The study addresses the challenge of achieving high spatial fidelity in ultra-high-field fMRI without extending scan times by introducing a 3D deep learning SR framework with resolution-agnostic augmentation. The method learns a LR-to-HR interpolation that generalizes across voxel sizes and tasks, using a compound L1+SSIM loss within a 3D FCN and applies frame-by-frame to produce 4D SR fMRI. It demonstrates recovery of fine-scale, interdigitated motion-selective sites in early visual areas from 2–3 mm data, with robust cross-subject and cross-task performance and improved gray–white matter delineation. This approach has practical implications for faster acquisition and more precise mesoscale functional mapping in both research and clinical settings.

Abstract

High-resolution fMRI provides a window into the brain's mesoscale organization. Yet, higher spatial resolution increases scan times, to compensate for the low signal and contrast-to-noise ratio. This work introduces a deep learning-based 3D super-resolution (SR) method for fMRI. By incorporating a resolution-agnostic image augmentation framework, our method adapts to varying voxel sizes without retraining. We apply this innovative technique to localize fine-scale motion-selective sites in the early visual areas. Detection of these sites typically requires a resolution higher than 1 mm isotropic, whereas here, we visualize them based on lower resolution (2-3mm isotropic) fMRI data. Remarkably, the super-resolved fMRI is able to recover high-frequency detail of the interdigitated organization of these sites (relative to the color-selective sites), even with training data sourced from different subjects and experimental paradigms -- including non-visual resting-state fMRI, underscoring its robustness and versatility. Quantitative and qualitative results indicate that our method has the potential to enhance the spatial resolution of fMRI, leading to a drastic reduction in acquisition time.

Figures (4)

• Figure 1: Training overview. We parse the 4D (3D+t) fMRI data to single-time-point 3D frames. We use a function $\phi_{1}$ to perform random affine and non-linear transformations, and random contrast adjustment. We then downgrade the augmented HR frames by another function $\phi_{2}$ to perform downsampling to random lower resolutions (including a low-pass antialias filter), adding noise, and linear interpolation to the original size.
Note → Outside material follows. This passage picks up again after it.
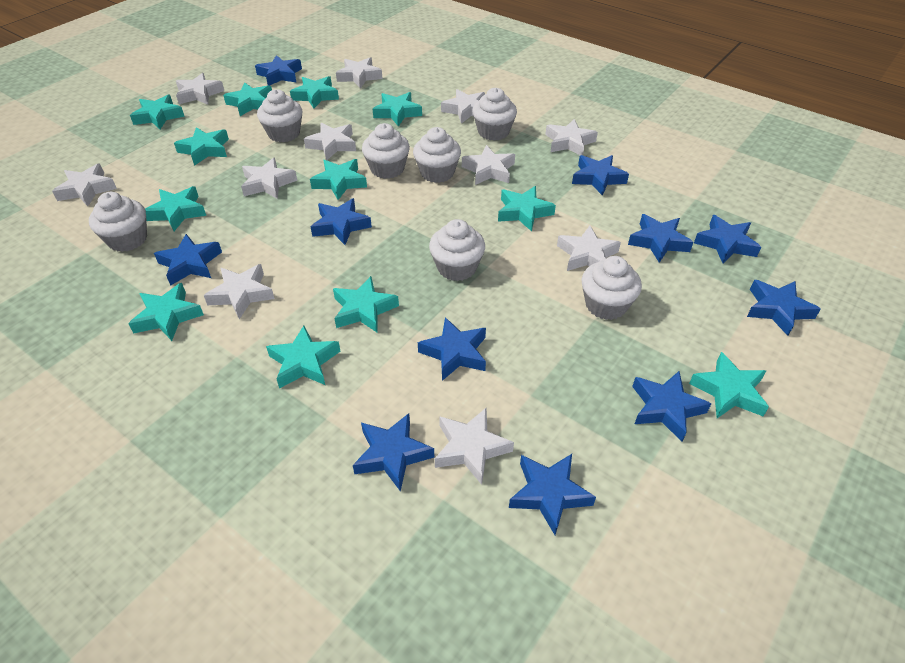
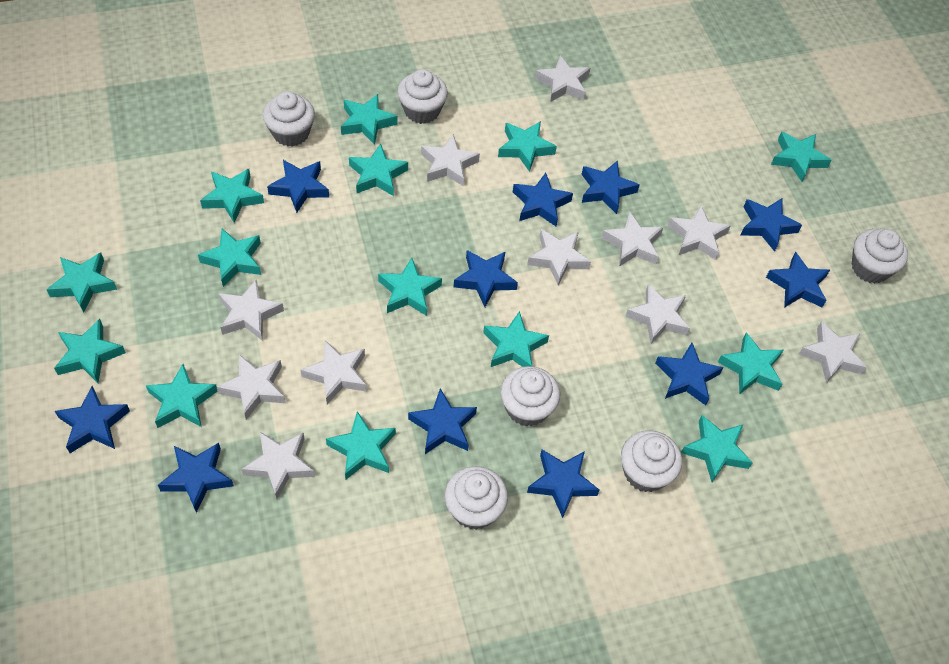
turquoise star: [128,283,204,341] [130,94,185,129] [145,186,207,231] [174,127,229,166] [223,82,272,116] [266,326,341,389] [290,76,339,109] [310,159,367,200] [333,276,399,333] [373,92,422,127] [498,186,556,231] [689,352,769,418] = 12 -> [46,253,117,313] [54,319,126,383] [146,364,218,428] [198,229,261,287] [200,169,264,223] [326,411,396,480] [341,94,398,145] [349,144,408,196] [378,258,442,316] [483,311,549,367] [498,121,557,172] [681,415,753,482] [718,332,783,394] [771,132,831,182] = 14
white cupcake: [89,192,147,252] [257,89,302,142] [362,123,410,179] [413,127,461,183] [429,219,485,281] [472,88,517,141] [581,256,642,320] = 7 -> [263,91,315,147] [397,69,448,124] [445,466,508,530] [500,366,560,427] [621,430,682,492] [852,229,908,284] = 6

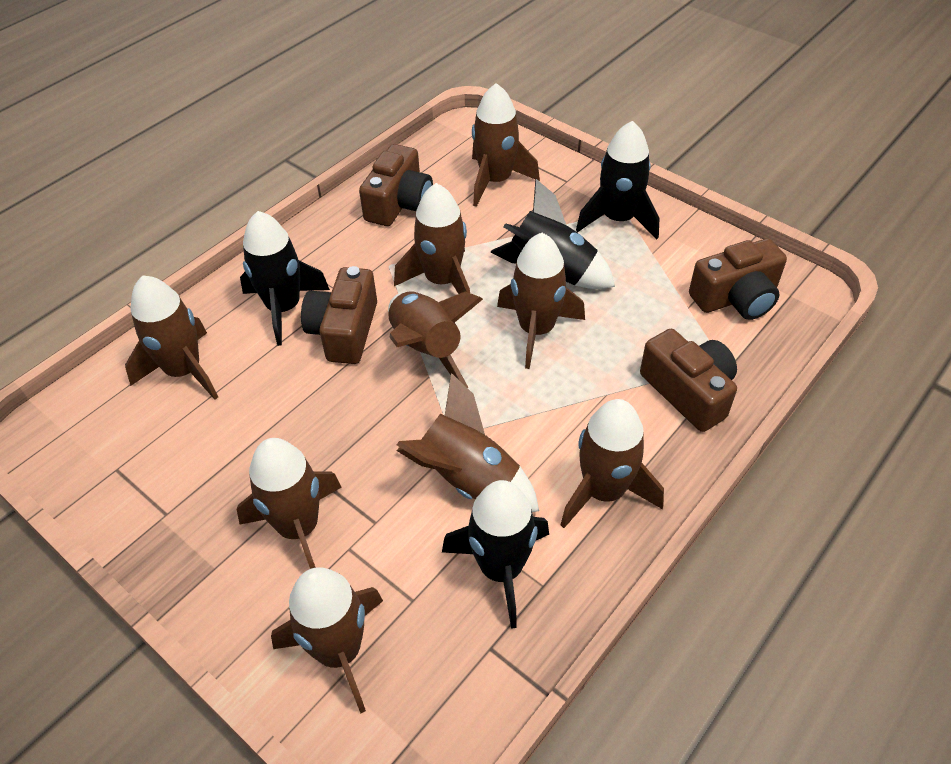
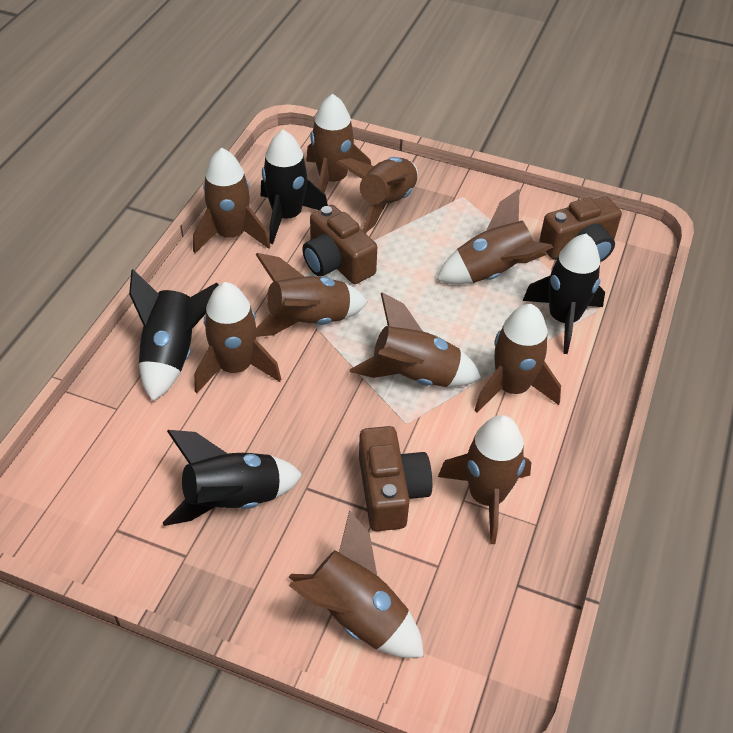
brown camera: [301,266,377,364] [359,144,433,226] [640,329,737,432] [689,238,787,320] = 4 -> [302,205,377,284] [359,426,432,531] [539,197,622,263] = 3
brown rocket: [125,276,218,400] [237,438,342,569] [271,567,383,714] [388,291,483,388] [394,183,470,294] [397,373,539,512] [472,83,540,207] [497,233,585,369] [561,399,664,528] = 9 -> [193,148,271,253] [194,282,281,393] [255,253,368,337] [288,510,424,658] [306,94,371,193] [336,157,418,233] [350,292,481,387] [437,189,553,284] [438,415,531,544] [475,304,561,413] = 10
• Figure 2: Image quality enhancement by applying the SR method to low-resolution images. Gray-white matter segregation is more apparent in super-resolved images compared to downsampled images.
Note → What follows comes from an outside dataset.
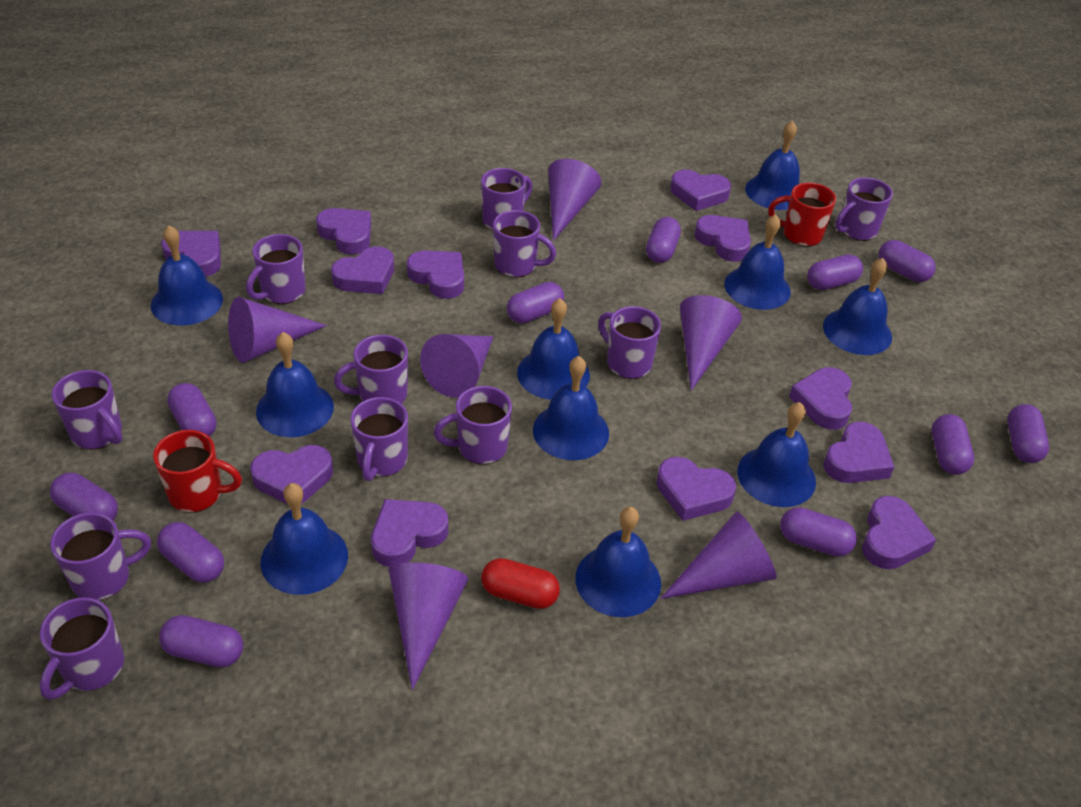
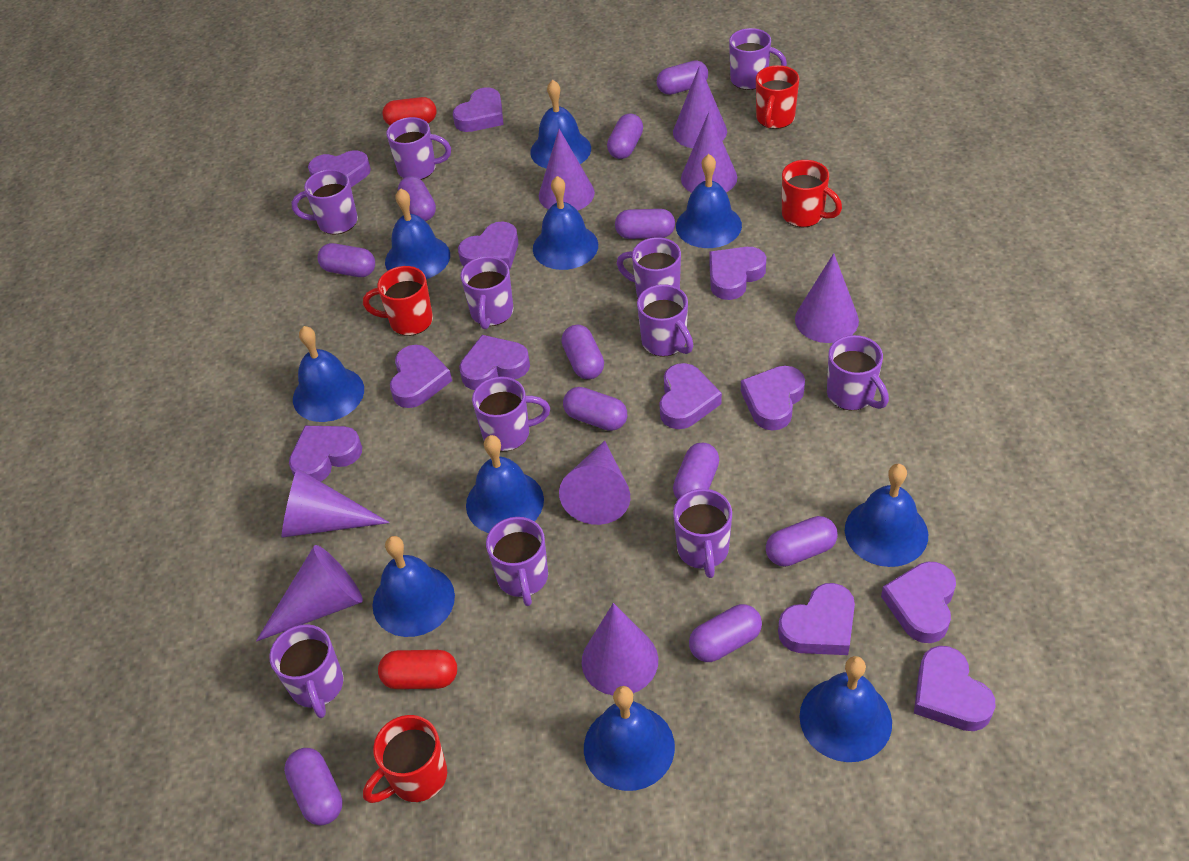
purple cone: [228,297,327,363] [389,562,468,690] [420,334,493,398] [548,159,601,241] [660,511,777,599] [680,295,742,391] = 6 -> [256,545,363,642] [282,468,390,538] [539,129,595,211] [559,441,630,525] [581,603,658,695] [673,65,727,148] [681,112,737,193] [795,253,859,343] = 8
red capsule: [481,558,560,609] = 1 -> [378,650,457,689] [382,97,436,125] = 2
red mug: [153,430,242,512] [768,183,836,247] = 2 -> [363,266,433,336] [363,715,447,803] [756,65,799,129] [782,160,842,227] = 4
• Figure 3: The application of the SR method improves the localization of motion-selective activity maps from low-resolution fMRI. A) Localization of motion-selective sites across V2, V3, V3A, and V4 based on the original high-resolution fMRI. B-C) Localization of the same sites based on downsampled data. Fine-scale sites are either absent or fused, causing overestimation in the size of the selective sites. D-E) Localization of motion-selective sites based on super-resolved images. The fine-scale motion-selective sites are mostly recovered in these maps. In all panels, dashed black lines indicate the borders of visual areas, defined retinotopically.
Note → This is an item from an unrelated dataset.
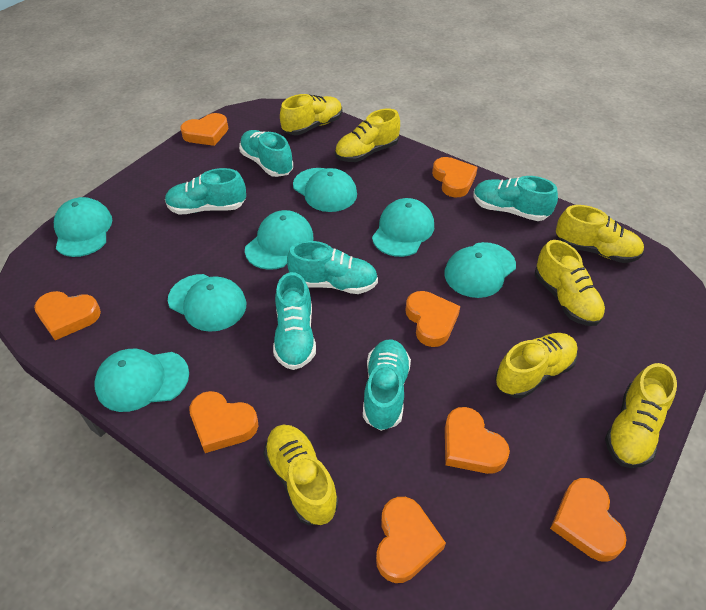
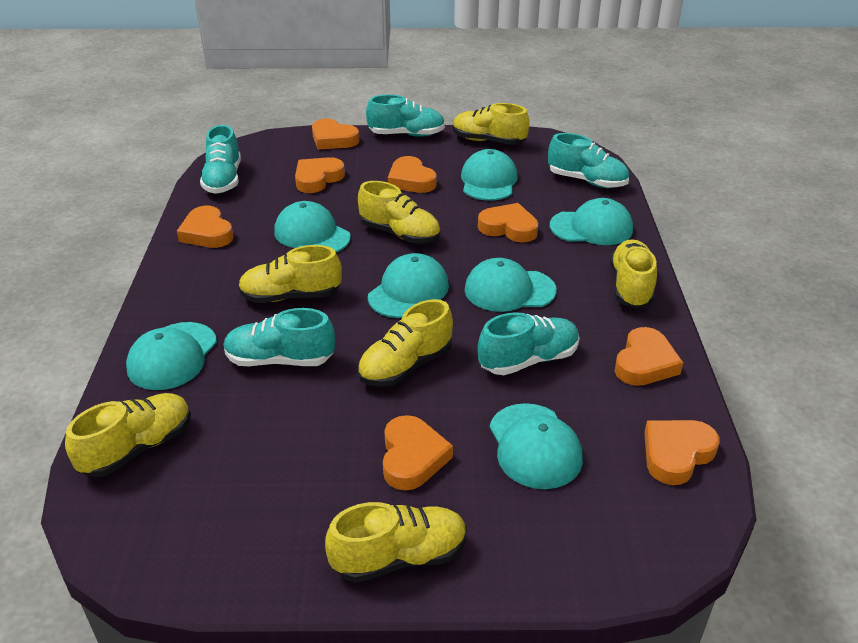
turquoise shoe: [165,168,246,214] [239,130,293,177] [273,272,316,370] [287,241,378,294] [363,339,411,431] [473,176,558,221] = 6 -> [200,125,241,194] [224,308,335,366] [366,94,445,137] [478,312,580,375] [548,133,629,188] = 5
• Figure 4: Consistency between original motion-selectivity maps and those from downsampled, super-resolved images are shown in two panels for 2mm and 3mm resolution datasets, respectively. The "consistency index" represents the correlation between regenerated and original motion-selectivity maps, subtracted by the correlation with an independent high-resolution color-selectivity map. (VS=visual stimuli, RS=resting state.)